WHAT TO WORK ON: Could you print only the lines from the one containing "HFOV 61.1°." through the end of the listing below, unchanged?

DATA PROVIDED:
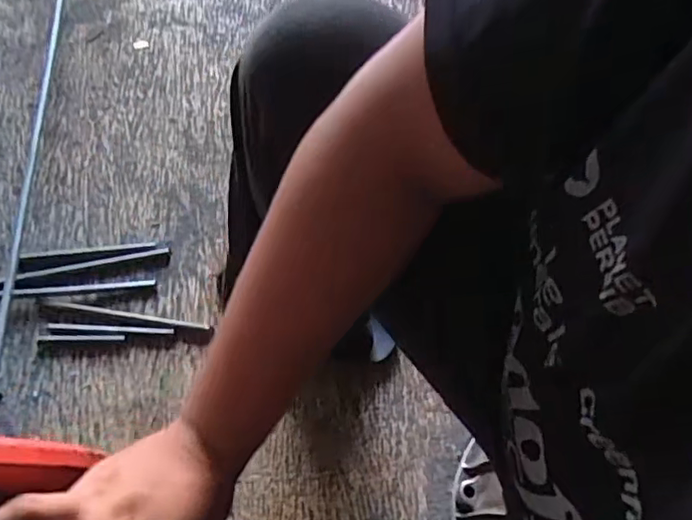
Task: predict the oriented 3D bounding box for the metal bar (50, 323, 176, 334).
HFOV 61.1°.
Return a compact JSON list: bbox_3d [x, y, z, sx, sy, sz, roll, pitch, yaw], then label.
[{"bbox_3d":[-0.313,0.091,0.781,0.163,0.007,0.009,2,60,0],"label":"metal bar"}]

ANSWER:
HFOV 61.1°.
Return a compact JSON list: bbox_3d [x, y, z, sx, sy, sz, roll, pitch, yaw], then label.
[{"bbox_3d":[-0.313,0.091,0.781,0.163,0.007,0.009,2,60,0],"label":"metal bar"}]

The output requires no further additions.